Ricercatori americani hanno scoperto quello che hanno battezzato il “virus della stupidita'”:la presenza nell’organismo di un batterio chiamato ATCV-1,simile al ‘chlorovirus’ delle alghe, e’ stata associata in persone ed animali da laboratorio ad un piu’ basso quoziente intellettivo.
Gli scienziati delle universita’ Johns Hopkins e Nebraska hanno individuato il virus per caso in campioni di culture della gola di un gruppo di individui sani nel corso di un esperimento non relativo all’intelligenza.
Ma secondo il rapporto pubblicato su ‘Proceedings’, la rivista dell’Accademia nazionale delle Scienze Usa, il 44% delle persone ‘positive’ al virus in questione hanno evidenziato in appositi test un quoziente intellettivo piu’ basso di 7-9 punti rispetto alla media. I test hanno misurato la capacita’ di attenzione, il tempo necessario ad assorbire informazioni visive e cosi’ via.
La notizia è confermata: ma non comporta l’esistenza di un “virus instupidente” (erroneamente chiamato “batterio” nella prima frase della velina ANSA) che possa trasformare un genio in un idiota, o anche solo generare sensibili riduzioni del QI.
Al riguardo si rileva che
The cognitive effects were small, notes Joram Feldon, a neuroscientist emeritus at the Swiss Federal Institute of Technology in Zurich who was not involved with the work. He praises the finding for being innovative, but says “if you ask me if I am worried about the existence of this virus, I am not.”
Joram Feldon, neuroscienziato emerito all’Istituto Federale per la tecnologia svizzero a Zurigo, non interessato con la ricerca, rileva che gli effetti sulla cognizione sono minimi. Loda i risultati per essere innovativi, ma dichiara “Se mi chiedete se sono preoccupato per l’esistenza del virus, io vi dico di no”
La notizia è però interessante e merita discussione, in quanto, come riporta il professor Yolken, può servire a meglio esplicare i rapporti tra gli organismi viventi ed i microorganismi che in essi abitualmente dimorano.
Del resto, con la presenza del virus ACTV-1 nel 43% del campione testato, è evidente che tale forma del clorovirus fa parte del “corteggio” di microorganismi che, dalla nascita alla morte, possono accompagnare ognuno di noi.

[Record estratti]
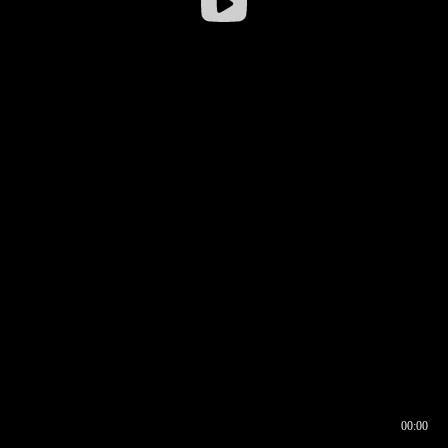
00:00
00:16
00:00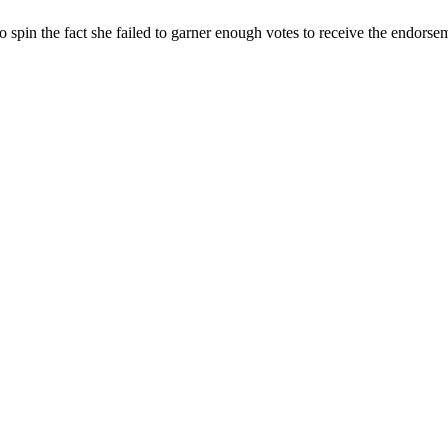
o spin the fact she failed to garner enough votes to receive the endors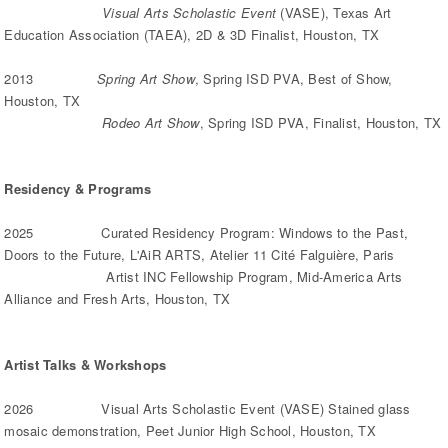
Visual Arts Scholastic Event
(VASE), Texas Art
Education Association (TAEA), 2D & 3D Finalist, Houston, TX
2013
Spring Art Show
, Spring ISD PVA, Best of Show,
Houston, TX
Rodeo Art Show
, Spring ISD PVA, Finalist, Houston, TX
Residency & Programs
2025 Curated Residency Program: Windows to the Past,
Doors to the Future, L'AiR ARTS, Atelier 11 Cité Falguière, Paris
Artist INC Fellowship Program, Mid-America Arts
Alliance and Fresh Arts, Houston, TX
Artist Talks & Workshops
2026 Visual Arts Scholastic Event (VASE) Stained glass
mosaic demonstration, Peet Junior High School, Houston, TX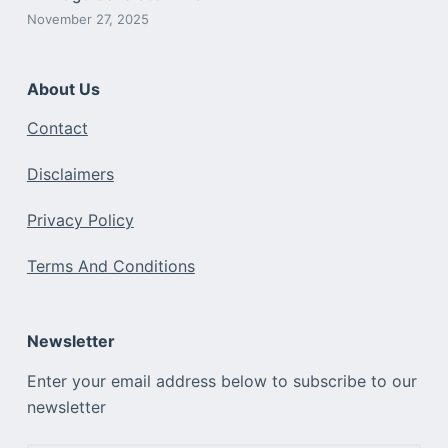
November 27, 2025
About Us
Contact
Disclaimers
Privacy Policy
Terms And Conditions
Newsletter
Enter your email address below to subscribe to our
newsletter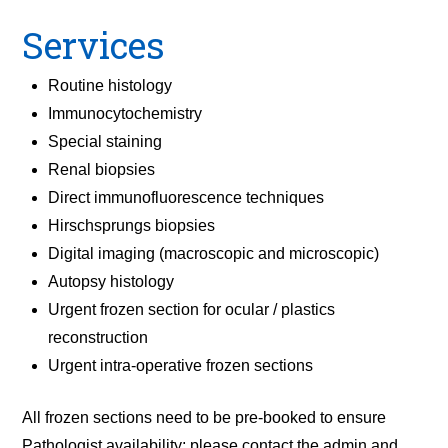
Services
Routine histology
Immunocytochemistry
Special staining
Renal biopsies
Direct immunofluorescence techniques
Hirschsprungs biopsies
Digital imaging (macroscopic and microscopic)
Autopsy histology
Urgent frozen section for ocular / plastics
reconstruction
Urgent intra-operative frozen sections
All frozen sections need to be pre-booked to ensure
Pathologist availability; please contact the admin and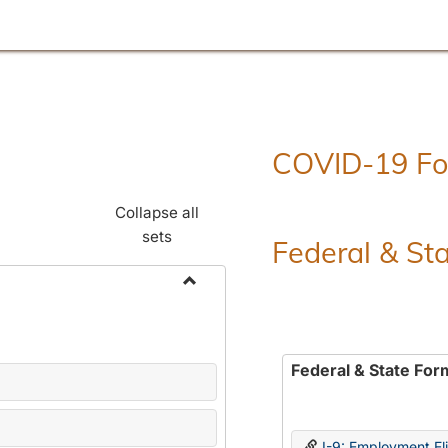
COVID-19 F
Collapse all
sets
Federal & St
Toggle
Employment
Forms
Federal & State For
I-9: Employment Elig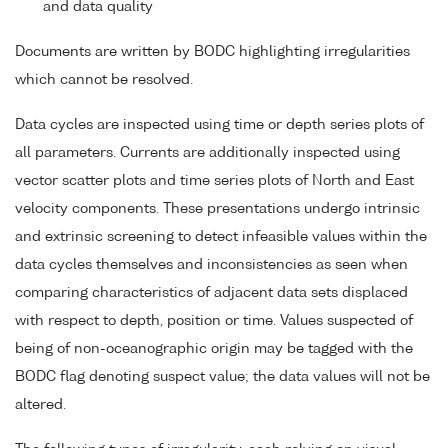
and data quality
Documents are written by BODC highlighting irregularities
which cannot be resolved.
Data cycles are inspected using time or depth series plots of
all parameters. Currents are additionally inspected using
vector scatter plots and time series plots of North and East
velocity components. These presentations undergo intrinsic
and extrinsic screening to detect infeasible values within the
data cycles themselves and inconsistencies as seen when
comparing characteristics of adjacent data sets displaced
with respect to depth, position or time. Values suspected of
being of non-oceanographic origin may be tagged with the
BODC flag denoting suspect value; the data values will not be
altered.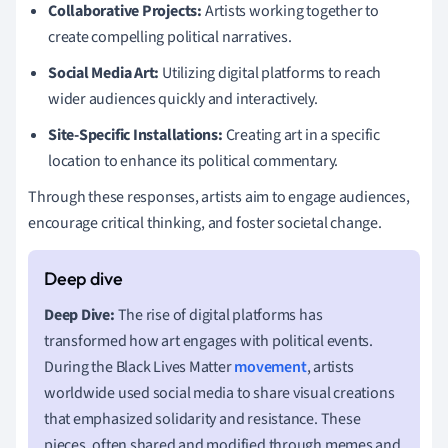
Collaborative Projects:
Artists working together to
create compelling political narratives.
Social Media Art:
Utilizing digital platforms to reach
wider audiences quickly and interactively.
Site-Specific Installations:
Creating art in a specific
location to enhance its political commentary.
Through these responses, artists aim to engage audiences,
encourage critical thinking, and foster societal change.
Deep Dive:
The rise of digital platforms has
transformed how art engages with political events.
During the Black Lives Matter
movement
, artists
worldwide used social media to share visual creations
that emphasized solidarity and resistance. These
pieces, often shared and modified through memes and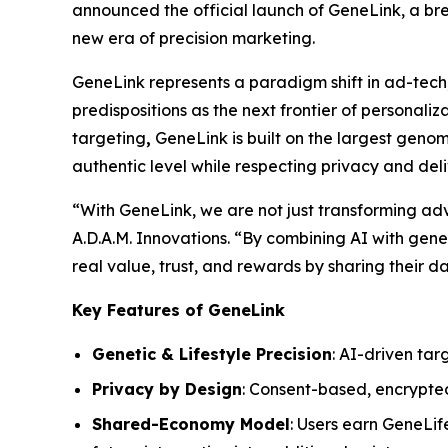
announced the official launch of
GeneLink
, a br
new era of precision marketing.
GeneLink
represents a paradigm shift in ad-tech
predispositions as the next frontier of personali
targeting
,
GeneLink
is built on the largest gen
authentic level while respecting privacy and del
“With
GeneLink
, we are not just transforming a
A.D.A.M. Innovations. “By combining AI with geneti
real value, trust, and rewards by sharing their da
Key Features of GeneLink
Genetic & Lifestyle Precision
: AI-driven tar
Privacy by Design
: Consent-based, encrypte
Shared-Economy Model
: Users earn GeneLif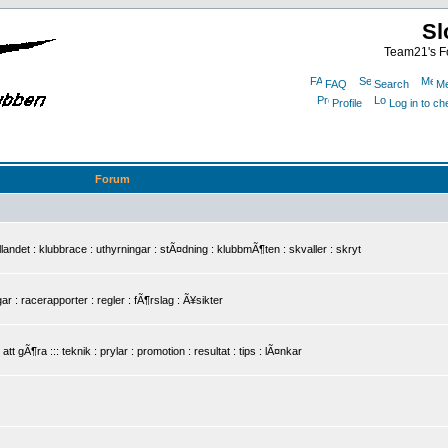
Sl
Team21's Fo
FAQ
Search
Me
Profile
Log in to c
Forum
det : klubbrace : uthyrningar : stÃ¤dning : klubbmÃ¶ten : skvaller : skryt
r : racerapporter : regler : fÃ¶rslag : Ã¥sikter
 gÃ¶ra ::: teknik : prylar : promotion : resultat : tips : lÃ¤nkar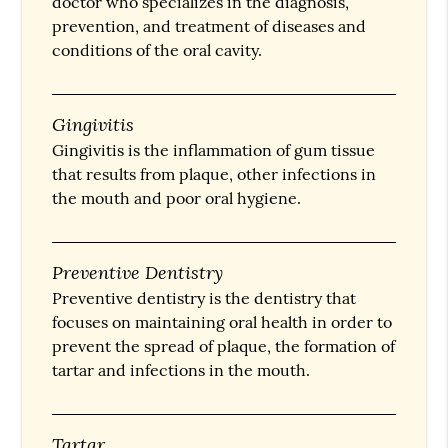
doctor who specializes in the diagnosis,
prevention, and treatment of diseases and
conditions of the oral cavity.
Gingivitis
Gingivitis is the inflammation of gum tissue
that results from plaque, other infections in
the mouth and poor oral hygiene.
Preventive Dentistry
Preventive dentistry is the dentistry that
focuses on maintaining oral health in order to
prevent the spread of plaque, the formation of
tartar and infections in the mouth.
Tartar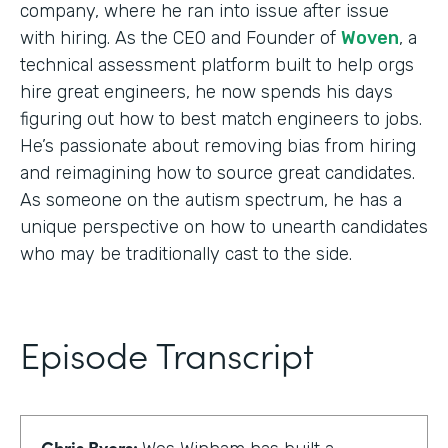
company, where he ran into issue after issue
with hiring. As the CEO and Founder of
Woven
, a
technical assessment platform built to help orgs
hire great engineers, he now spends his days
figuring out how to best match engineers to jobs.
He’s passionate about removing bias from hiring
and reimagining how to source great candidates.
As someone on the autism spectrum, he has a
unique perspective on how to unearth candidates
who may be traditionally cast to the side.
Episode Transcript
Chris Byers: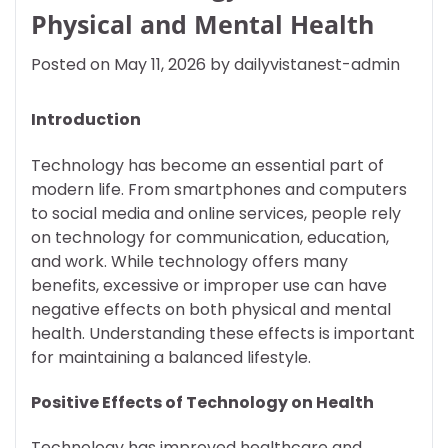
Physical and Mental Health
Posted on
May 11, 2026
by
dailyvistanest-admin
Introduction
Technology has become an essential part of
modern life. From smartphones and computers
to social media and online services, people rely
on technology for communication, education,
and work. While technology offers many
benefits, excessive or improper use can have
negative effects on both physical and mental
health. Understanding these effects is important
for maintaining a balanced lifestyle.
Positive Effects of Technology on Health
Technology has improved healthcare and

COMPITO ASSEGNATO: Ricopia dal testo sul virus ATCV-1 la parte che si apre con le parole contenenti "Joram Feldon, neuroscienziato" e si chiude con "ognuno di noi.". I record non sono necessari.

RISPOSTA AL COMPITO:
Joram Feldon, neuroscienziato emerito all’Istituto Federale per la tecnologia svizzero a Zurigo, non interessato con la ricerca, rileva che gli effetti sulla cognizione sono minimi. Loda i risultati per essere innovativi, ma dichiara “Se mi chiedete se sono preoccupato per l’esistenza del virus, io vi dico di no”
La notizia è però interessante e merita discussione, in quanto, come riporta il professor Yolken, può servire a meglio esplicare i rapporti tra gli organismi viventi ed i microorganismi che in essi abitualmente dimorano.
Del resto, con la presenza del virus ACTV-1 nel 43% del campione testato, è evidente che tale forma del clorovirus fa parte del “corteggio” di microorganismi che, dalla nascita alla morte, possono accompagnare ognuno di noi.